HESI LPN
HESI CAT Exam Quizlet
1. A client who had an intraosseous (IO) cannula placed by the healthcare provider for emergent fluid resuscitation is complaining of severe pain and numbness below the IO site. The skin around the site is pale and edematous. What action should the nurse take first?
- A. Discontinue the IO infusion
- B. Administer an analgesic via the IO site
- C. Elevate the extremity with the IO site
- D. Notify the healthcare provider
Correct answer: A
Rationale: The correct action for the nurse to take first is to discontinue the IO infusion. The client's symptoms of severe pain, numbness, pale skin, and edema below the IO site suggest a complication, such as extravasation or compartment syndrome. By discontinuing the infusion, further harm can be prevented. Administering an analgesic via the IO site or elevating the extremity would not address the underlying issue and could potentially worsen the condition. Notifying the healthcare provider can be done after stopping the infusion to seek further guidance or intervention.
2. After 2 days of treatment for dehydration, a child continues to vomit and have diarrhea. Normal saline is infusing, and the child’s urine output is 50ml/hour. During morning assessment, the nurse determines that the child is lethargic and difficult to arouse. Which action should the nurse implement?
- A. Perform a finger stick glucose test
- B. Increase the IV fluid flow rate
- C. Review 24-hour intake and output
- D. Obtain arterial blood gases
Correct answer: A
Rationale: Lethargy and difficulty arousing may indicate hypoglycemia, which should be assessed before other actions. Performing a finger stick glucose test is crucial to evaluate the child's blood sugar levels and address hypoglycemia promptly. Increasing the IV fluid flow rate is not indicated without knowing the glucose status. Reviewing 24-hour intake and output is important but not the priority when lethargy and difficulty arousing are present. Obtaining arterial blood gases is not the primary assessment needed in this situation.
3. After removing an IV that became infiltrated in the client’s left forearm, which site should the nurse select as a possible site to insert another IV catheter?
- A. Right hand
- B. Right forearm
- C. Left hand
- D. Right subclavian
Correct answer: A
Rationale: The correct answer is A: Right hand. When an IV becomes infiltrated in the client's left forearm, it is essential to avoid the same side due to the risk of complications. Therefore, the right hand is a suitable alternative site for IV insertion. Choices B, C, and D are incorrect. Choosing the right forearm (B) would still be on the same side, which increases the risk of complications. The left hand (C) is not a preferred option immediately after an infiltration in the left forearm. The right subclavian (D) is an invasive site typically reserved for central line placement and not a first-line choice for IV insertion.
4. The nurse is admitting a client from the post-anesthesia unit to the postoperative surgical care unit.
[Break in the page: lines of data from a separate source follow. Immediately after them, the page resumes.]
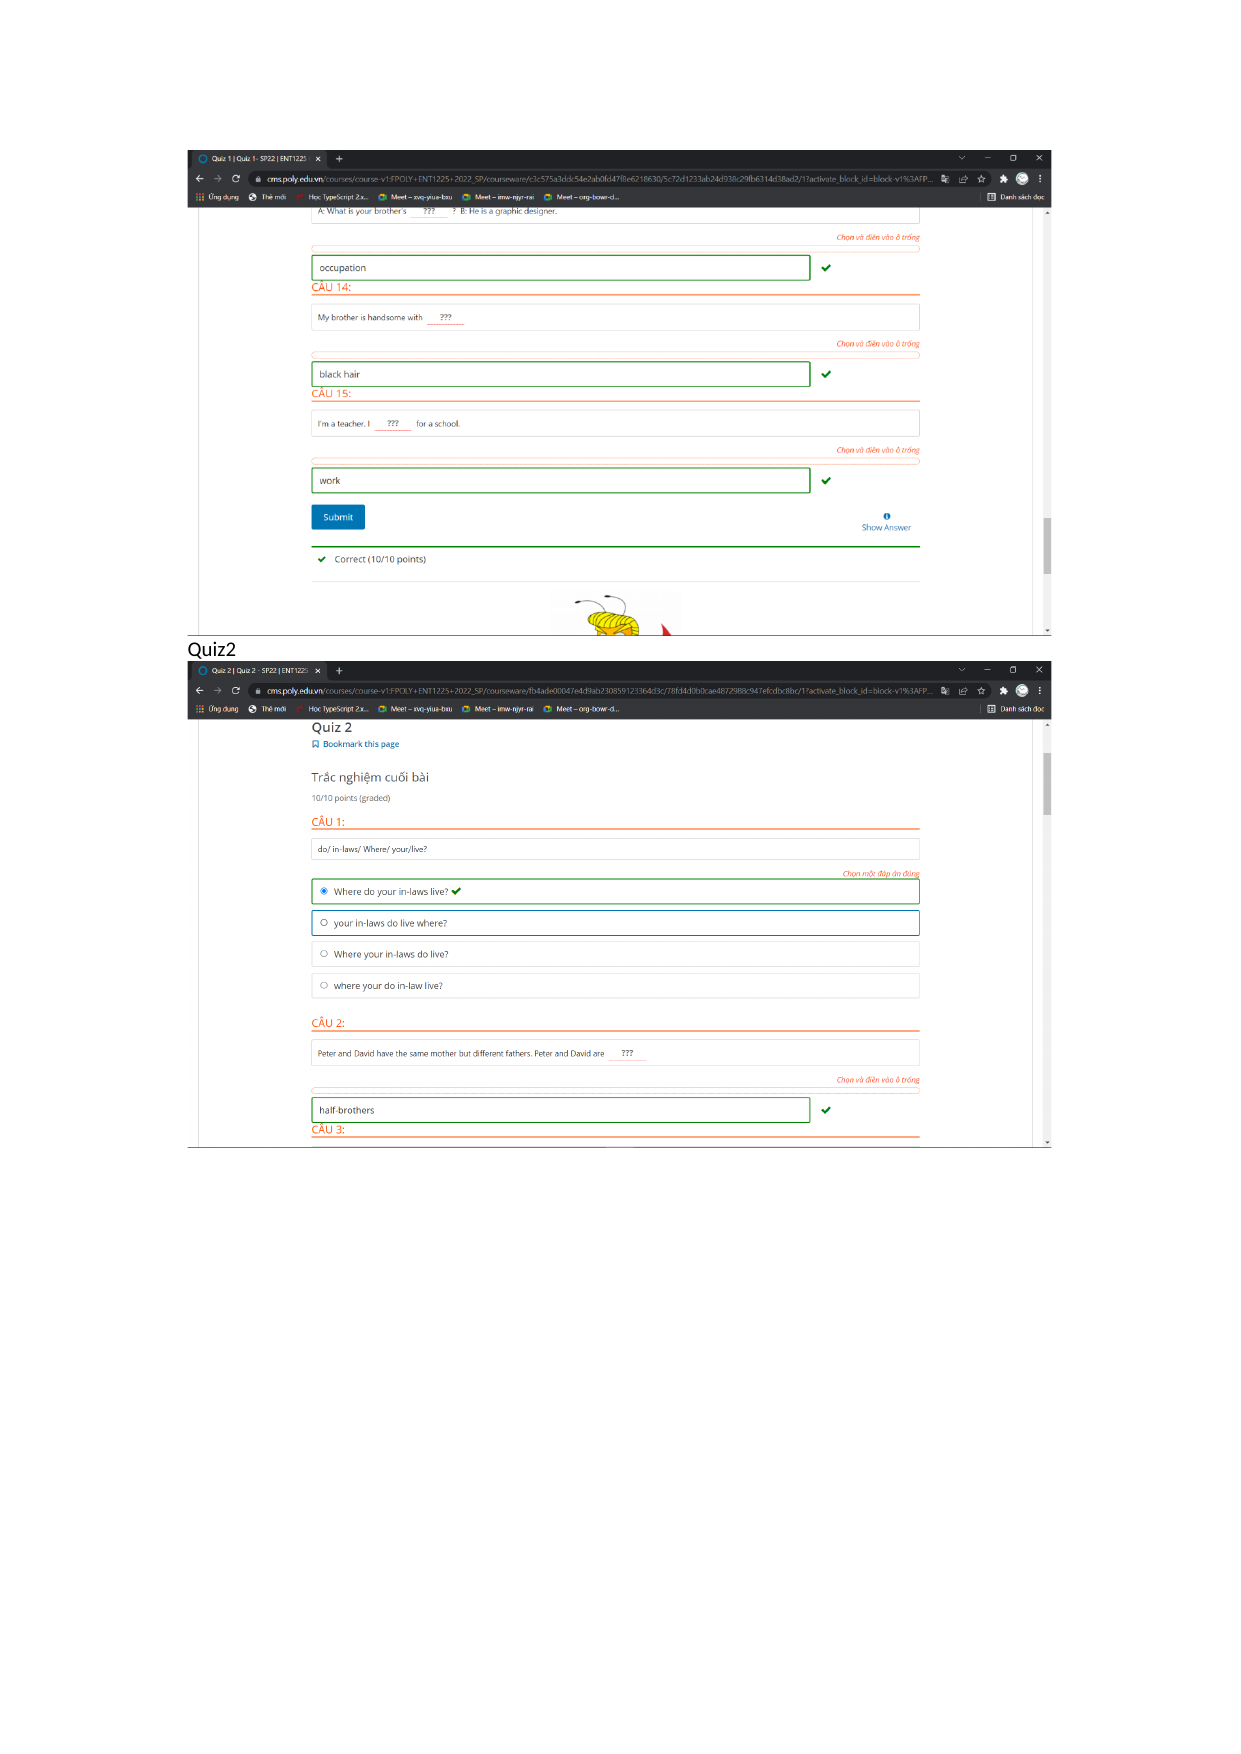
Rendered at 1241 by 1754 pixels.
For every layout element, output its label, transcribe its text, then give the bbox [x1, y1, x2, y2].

list Quiz2 [187, 636, 1053, 661]
picture [187, 661, 1052, 1148]
picture [187, 150, 1052, 636]
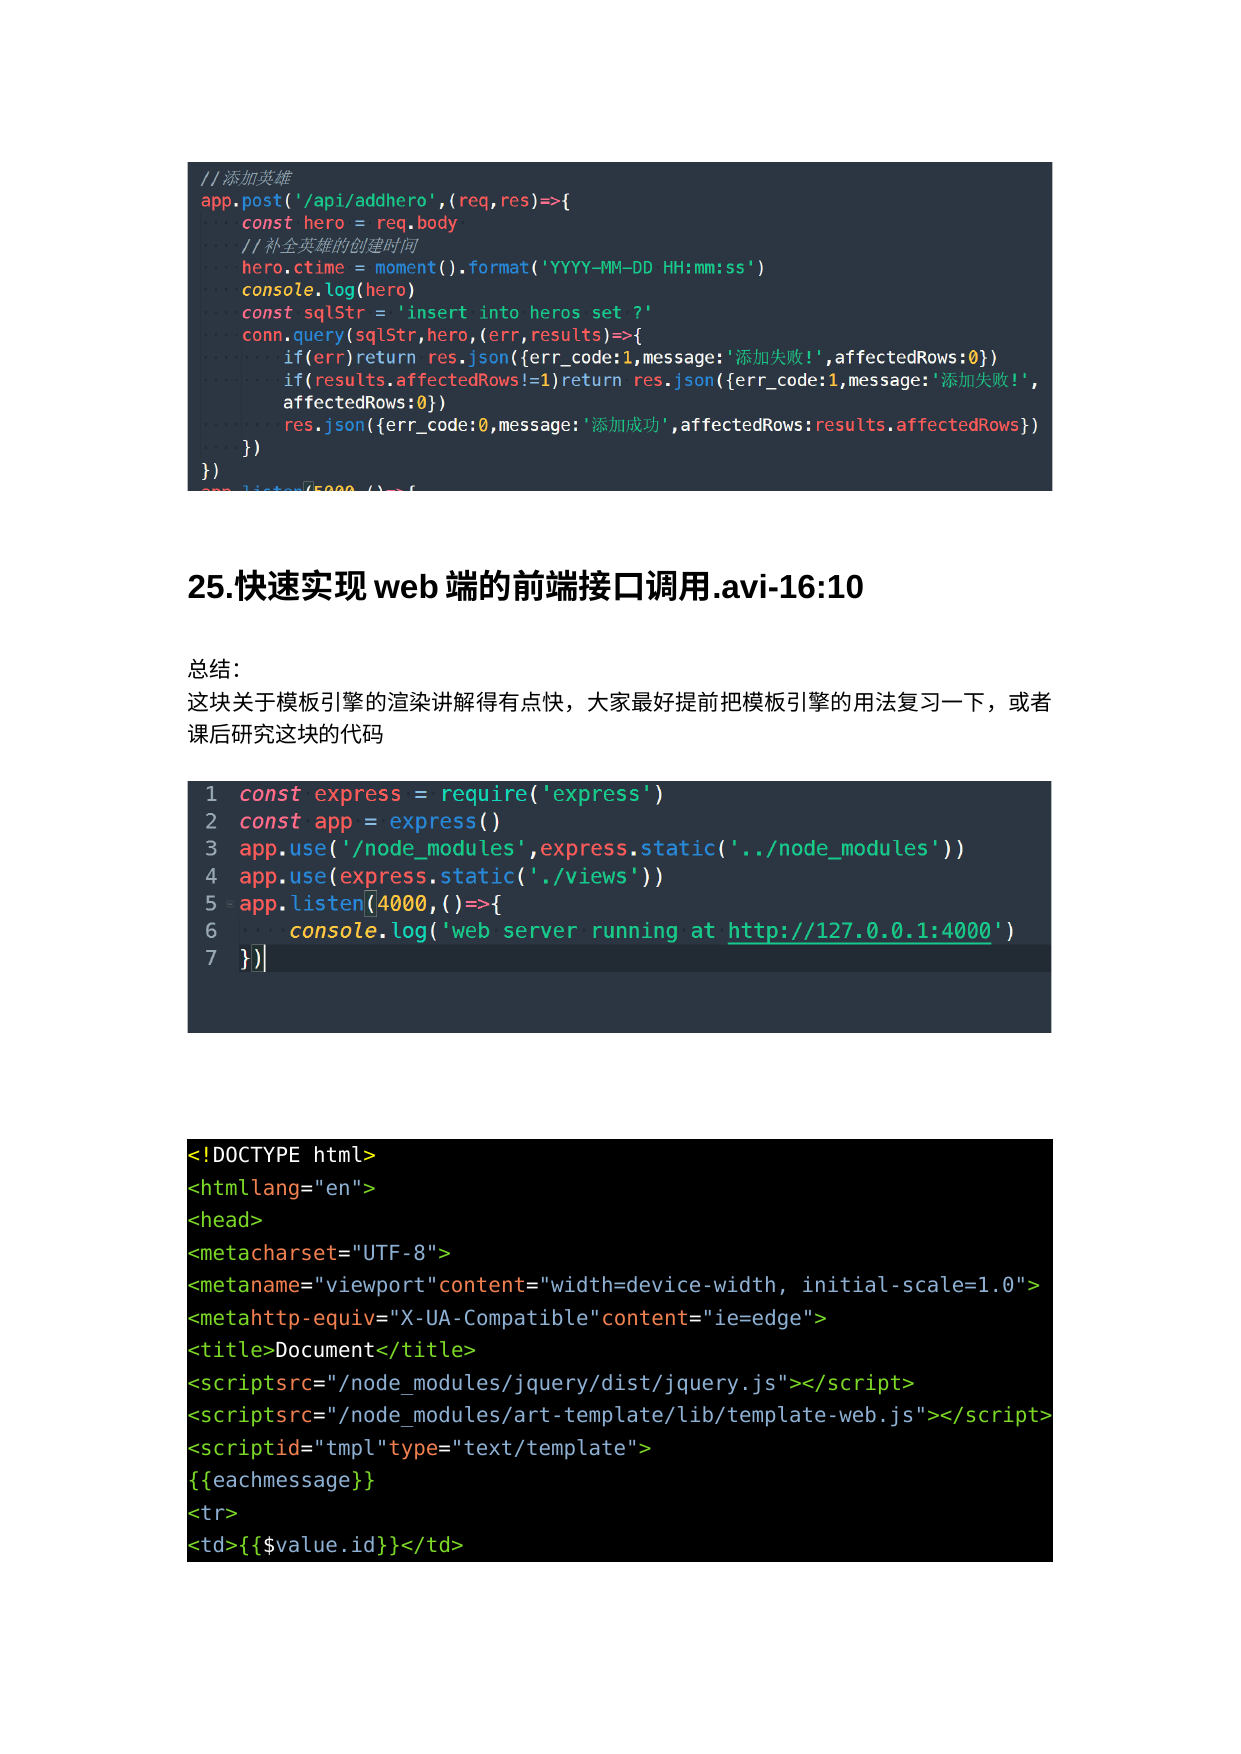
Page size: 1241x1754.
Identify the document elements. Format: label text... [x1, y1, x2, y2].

text 这块关于模板引擎的渲染讲解得有点快，大家最好提前把模板引擎的用法复习一下，或者课后研究这块的代码 [187, 684, 1053, 749]
picture [187, 781, 1052, 1033]
text <htmllang="en"> [187, 1172, 1053, 1204]
text <metaname="viewport"content="width=device-width, initial-scale=1.0"> [187, 1269, 1053, 1302]
text <!DOCTYPE html> [187, 1139, 1053, 1172]
text 总结： [187, 652, 1053, 684]
text <metacharset="UTF-8"> [187, 1237, 1053, 1269]
picture [187, 162, 1053, 491]
text <metahttp-equiv="X-UA-Compatible"content="ie=edge"> [187, 1302, 1053, 1334]
text <head> [187, 1204, 1053, 1237]
text <tr> [187, 1497, 1053, 1529]
subtitle 25.快速实现web端的前端接口调用.avi-16:10 [187, 552, 1053, 617]
text <td>{{$value.id}}</td> [187, 1529, 1053, 1562]
text <scriptid="tmpl"type="text/template"> [187, 1432, 1053, 1464]
text {{eachmessage}} [187, 1464, 1053, 1497]
text <scriptsrc="/node_modules/jquery/dist/jquery.js"></script> [187, 1367, 1053, 1399]
text <title>Document</title> [187, 1334, 1053, 1367]
text <scriptsrc="/node_modules/art-template/lib/template-web.js"></script> [187, 1399, 1053, 1432]
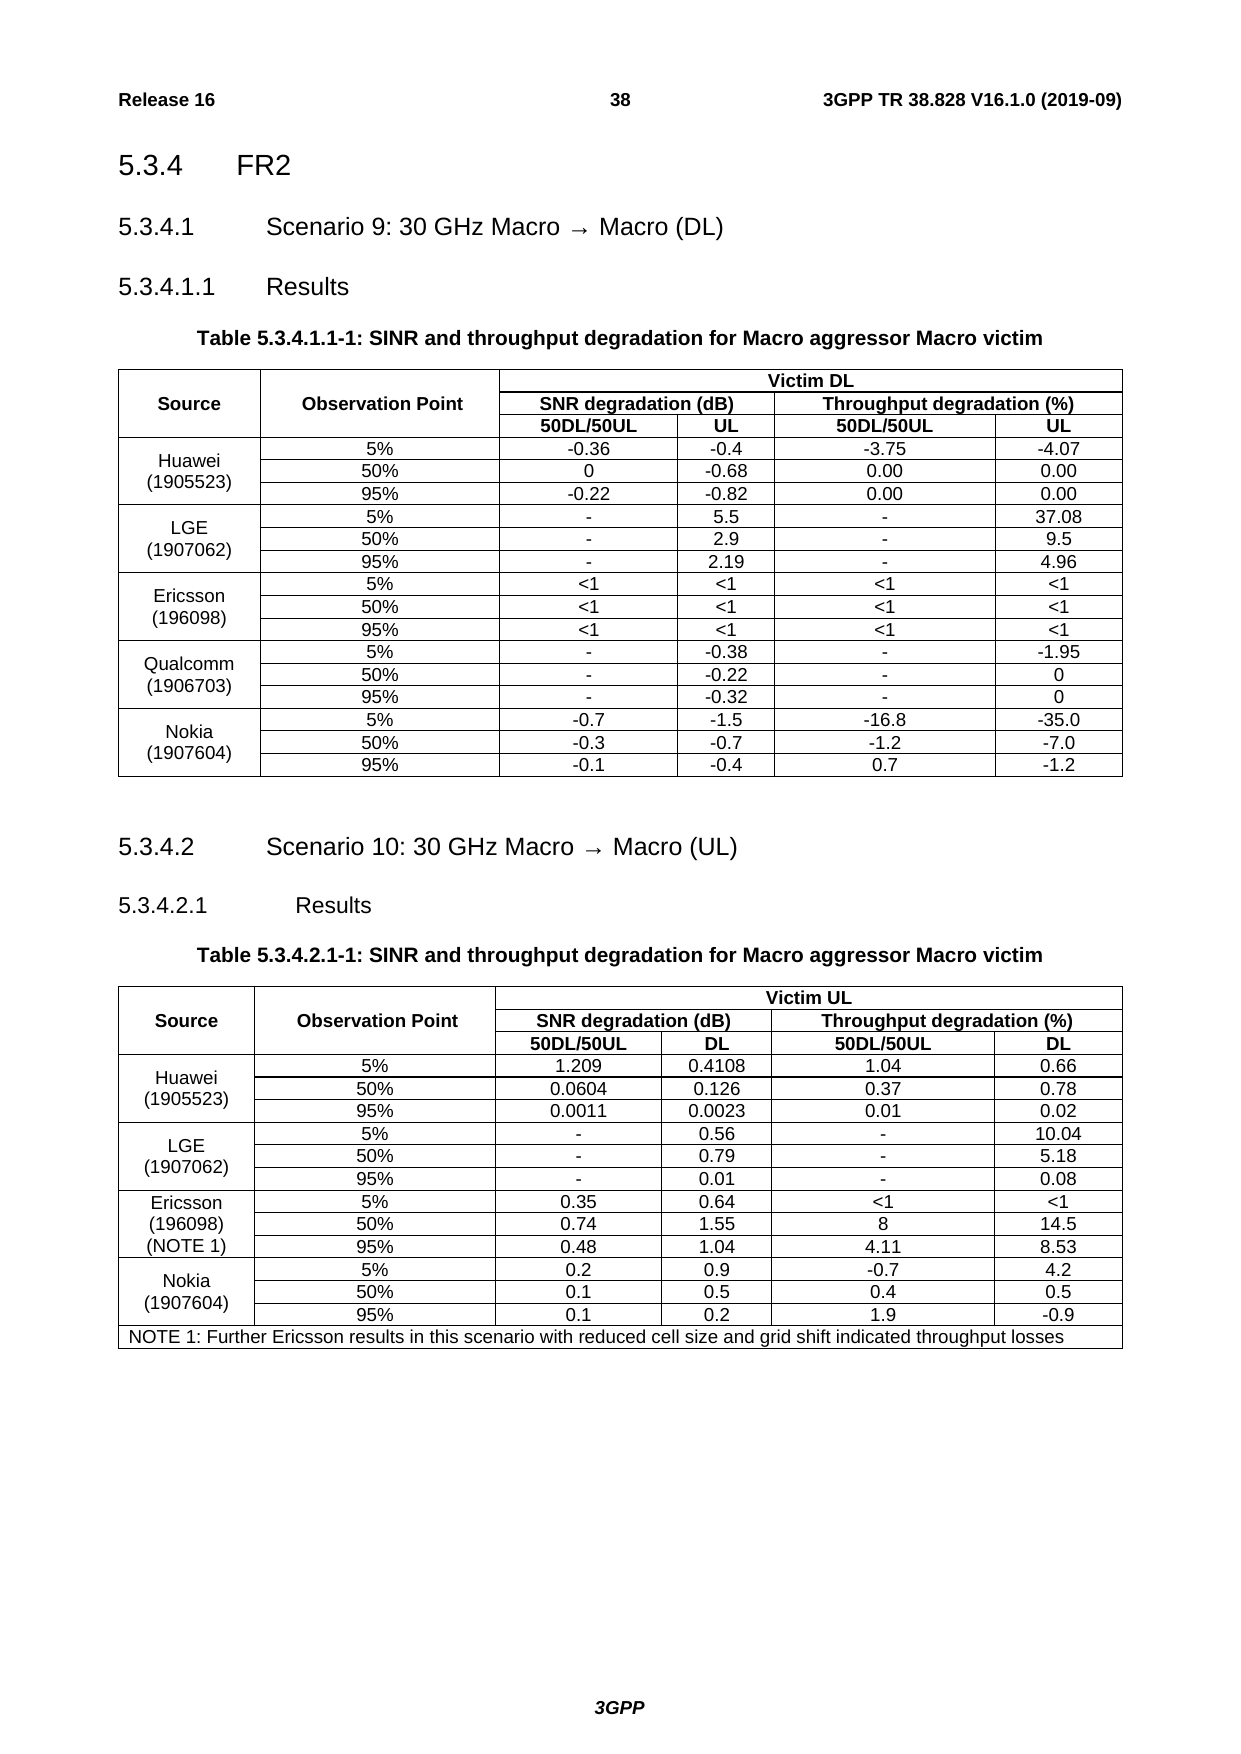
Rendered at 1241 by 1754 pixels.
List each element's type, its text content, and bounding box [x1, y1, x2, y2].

Which intervention should the nurse implement first?
- A. Advance to clear liquids as tolerated
- B. Straight catheterization if unable to void
- C. Administer Cefazolin 1 gram IVPQ q6 hours
- D. Obtain a complete blood cell count (CBC) in the morning
Correct answer: B
Rationale: The correct answer is to perform straight catheterization if the client is unable to void. This action is essential to prevent urinary retention and its potential complications following anesthesia. Option A, advancing to clear liquids, is not the priority upon admission as the focus should be on urinary function first. Option C involves administering an antibiotic, which is important but not the immediate priority. Option D, obtaining a CBC, can be done later and is not as crucial as ensuring proper urinary function postoperatively.
5. A young female adult wanders into the Emergency Department. She is disheveled and confused and states, 'My date must have put something in my drink. He took my car, and I think he raped me. I don't exactly remember, but I know he hurt me.' How should the nurse respond?
- A. Did you try to resist or fight back when you felt uncomfortable?
- B. He hurt you? Can you elaborate on what happened?
- C. It is okay to cry, but first, let's address your injuries and the situation.
- D. Yes, I can see. Tell me more about what you remember.
Correct answer: D
Rationale: The correct response is to encourage the patient to share more about what she remembers. This approach helps gather crucial information, supports the patient in a non-judgmental manner, and allows the nurse to provide appropriate care. Choice A has been revised to be more sensitive by asking about resistance when feeling uncomfortable rather than placing blame. Choice B has been adjusted to show empathy and request more details without questioning the patient's account. Choice C, although empathetic, does not address the immediate need to collect information and support the patient.